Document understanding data
⟨

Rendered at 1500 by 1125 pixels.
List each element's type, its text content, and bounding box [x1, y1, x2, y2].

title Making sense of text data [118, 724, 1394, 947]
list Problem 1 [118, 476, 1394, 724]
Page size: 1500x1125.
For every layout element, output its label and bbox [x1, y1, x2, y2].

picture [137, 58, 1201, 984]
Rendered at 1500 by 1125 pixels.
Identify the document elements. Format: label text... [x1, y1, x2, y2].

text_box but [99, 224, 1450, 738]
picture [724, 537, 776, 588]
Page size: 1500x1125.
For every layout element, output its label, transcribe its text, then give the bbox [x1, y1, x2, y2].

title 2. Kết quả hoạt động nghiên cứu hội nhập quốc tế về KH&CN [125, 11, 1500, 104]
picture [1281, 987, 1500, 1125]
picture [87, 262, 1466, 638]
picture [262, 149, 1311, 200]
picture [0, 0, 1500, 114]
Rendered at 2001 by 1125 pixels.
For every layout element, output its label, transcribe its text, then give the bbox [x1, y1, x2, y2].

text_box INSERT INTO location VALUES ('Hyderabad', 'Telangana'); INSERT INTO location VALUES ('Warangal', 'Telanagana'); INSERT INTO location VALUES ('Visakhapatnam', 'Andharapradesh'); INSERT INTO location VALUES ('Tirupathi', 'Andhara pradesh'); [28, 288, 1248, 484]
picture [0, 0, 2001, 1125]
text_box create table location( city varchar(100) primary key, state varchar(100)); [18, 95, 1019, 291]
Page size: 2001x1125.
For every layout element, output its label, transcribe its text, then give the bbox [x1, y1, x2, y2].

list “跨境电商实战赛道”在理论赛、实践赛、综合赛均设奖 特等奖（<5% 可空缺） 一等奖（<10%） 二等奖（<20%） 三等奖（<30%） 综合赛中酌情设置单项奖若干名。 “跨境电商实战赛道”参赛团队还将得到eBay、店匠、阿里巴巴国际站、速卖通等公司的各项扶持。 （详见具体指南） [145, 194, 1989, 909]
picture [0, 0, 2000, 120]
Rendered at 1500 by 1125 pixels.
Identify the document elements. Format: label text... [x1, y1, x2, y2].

⟩

(Exercise brief)
From the first record to the last, print each one exactly.

(Result)
Rendered at 1500 by 1125 pixels.
List each element's type, its text content, and bounding box [x1, y1, x2, y2].

title Making sense of text data [118, 724, 1394, 947]
list Problem 1 [118, 476, 1394, 724]
Page size: 1500x1125.
For every layout element, output its label and bbox [x1, y1, x2, y2].

picture [137, 58, 1201, 984]
Rendered at 1500 by 1125 pixels.
Identify the document elements. Format: label text... [x1, y1, x2, y2].

text_box but [99, 224, 1450, 738]
picture [724, 537, 776, 588]
Page size: 1500x1125.
For every layout element, output its label, transcribe its text, then give the bbox [x1, y1, x2, y2].

title 2. Kết quả hoạt động nghiên cứu hội nhập quốc tế về KH&CN [125, 11, 1500, 104]
picture [1281, 987, 1500, 1125]
picture [87, 262, 1466, 638]
picture [262, 149, 1311, 200]
picture [0, 0, 1500, 114]
Rendered at 2001 by 1125 pixels.
For every layout element, output its label, transcribe its text, then give the bbox [x1, y1, x2, y2].

text_box INSERT INTO location VALUES ('Hyderabad', 'Telangana'); INSERT INTO location VALUES ('Warangal', 'Telanagana'); INSERT INTO location VALUES ('Visakhapatnam', 'Andharapradesh'); INSERT INTO location VALUES ('Tirupathi', 'Andhara pradesh'); [28, 288, 1248, 484]
picture [0, 0, 2001, 1125]
text_box create table location( city varchar(100) primary key, state varchar(100)); [18, 95, 1019, 291]
Page size: 2001x1125.
For every layout element, output its label, transcribe its text, then give the bbox [x1, y1, x2, y2].

list “跨境电商实战赛道”在理论赛、实践赛、综合赛均设奖 特等奖（<5% 可空缺） 一等奖（<10%） 二等奖（<20%） 三等奖（<30%） 综合赛中酌情设置单项奖若干名。 “跨境电商实战赛道”参赛团队还将得到eBay、店匠、阿里巴巴国际站、速卖通等公司的各项扶持。 （详见具体指南） [145, 194, 1989, 909]
picture [0, 0, 2000, 120]
Rendered at 1500 by 1125 pixels.
Identify the document elements. Format: label text... [x1, y1, x2, y2].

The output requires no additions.